Je repense à celle que je n’aurais jamais dû laisser, je l’avais rencontrée au mauvais endroit au mauvais moment. J’avais dû me tromper de gare et d’heure. Je l’avais laissée prendre son train sans même chercher à la retenir. Je ne me le suis jamais pardonné. Qu’importe. Jamais son sourire ne s’est effacé de ma mémoire. Elle était là, en moi, pour toujours et à jamais. Elle ne le saurait pas voilà tout. Il fut des moments où je voyais à travers ses yeux. Je savais ce qu’elle dirait, j’imaginais nos échanges. Et ça me suffisait. Je regrette parfois quand même qu’elle ne puisse pas me le dire de vive voix. Mais bon. Dans ces moments-là je m’interroge. Dois-je m’interdire de vivre pour autant ? Je n’aime pas cette idée de double peine. Son absence est déjà douloureuse. Si en plus je renonçais à tous ces petits bonheurs que cette garce de vie m’offre parfois, juste pour me rappeler qu’après tout je suis en vie. En vie. Envie ? Envie d’aller voir la mer et de perdre mon regard au bout de l’horizon. Le mien est trop bouché. Je ne vois rien. Mes idées sont trop confuses, elles se bousculent et je ne peux pas faire confiance à mon discernement. J’ai chaud, j’ai froid, je frissonne. Je n’en peux plus.
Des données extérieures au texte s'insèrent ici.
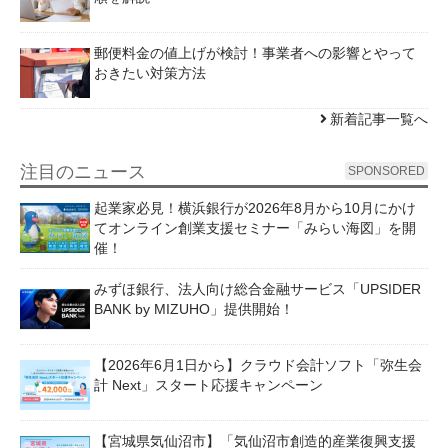
郵便料金の値上げが検討！事業者への影響とやって
おきたい対策方法
新着記事一覧へ
注目のニュース
SPONSORED
起業家必見！横浜銀行が2026年8月から10月にかけ
てオンライン創業支援セミナー「みらい海図」を開
催！
みずほ銀行、法人向け総合金融サービス「UPSIDER
BANK by MIZUHO」提供開始！
【2026年6月1日から】クラウド会計ソフト「弥生会
計 Next」スタート応援キャンペーン
【宮城県気仙沼市】「気仙沼市創造的産業復興支援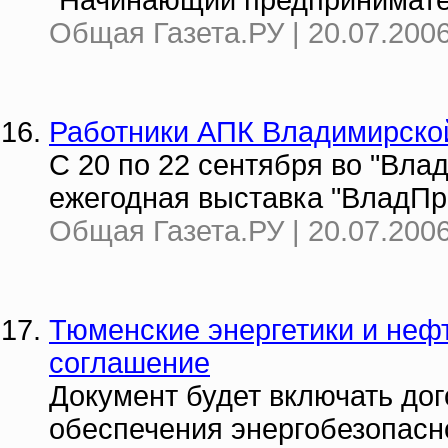
"Начинающий предпринимател
Общая Газета.РУ | 20.07.2006
Работники АПК Владимирской
С 20 по 22 сентября во "Вла
ежегодная выставка "ВладПр
Общая Газета.РУ | 20.07.2006
Тюменские энергетики и нефт
соглашение
Документ будет включать до
обеспечения энергобезопасн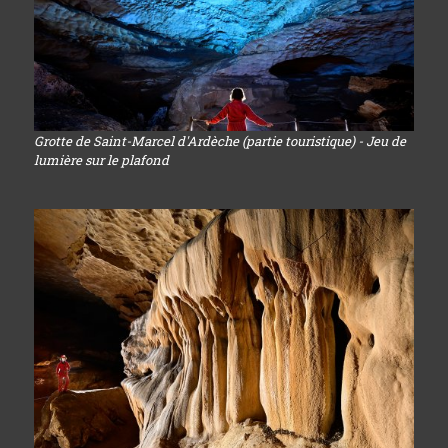
Grotte de Saint-Marcel d'Ardèche (partie touristique) - Jeu de
lumière sur le plafond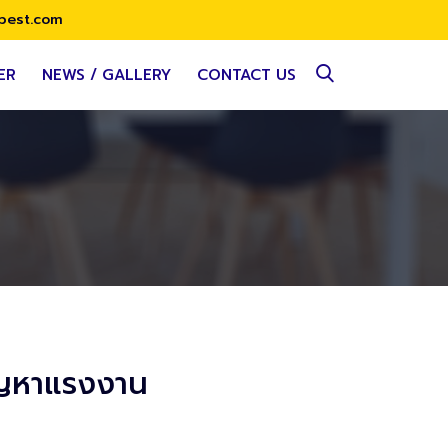
best.com
ER
NEWS / GALLERY
CONTACT US
ปัญหาแรงงาน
Je me lève sur la pointe des pieds, et rassemble mes affaires. Je passerai chez moi en prendre d’autres. Je saisis dans le premier tiroir de mon bureau un crayon mâchouillé et une feuille de papier d’écolier. Ne t’inquiète pas, je ne dormais pas, je vais faire un tour, je t’appelle dans la journée, à tout à l’heure. Je dépose le papier sur la table de la cuisine, bien en évidence.

Je ferme la porte derrière moi précautionneusement. J’entends le chat miauler derrière la porte. Pourvu qu’il ne la réveille pas, elle ne se rendormirait pas, et m’appellerait aussitôt. Je ne suis pas certain d’être en état de lui dire des choses sensées. Pas maintenant.

Je m’installe derrière le volant, et ferme tout doucement la portière, comme si son claquement pouvait la réveiller depuis la rue. Je mets le contact, allume les phares, et démarre : sans vraiment y réfléchir je m’engage sur une bretelle d’autoroute. Je lis un panneau qui annonce Direction Caen. C’est donc par là l’horizon ? Je l’appellerai arrivé sur place. La route est sèche. Il n’y a pas grand monde. J’y serai dans moins de trois heures. Je mets la radio. Et je cesse enfin de penser. C’est un début.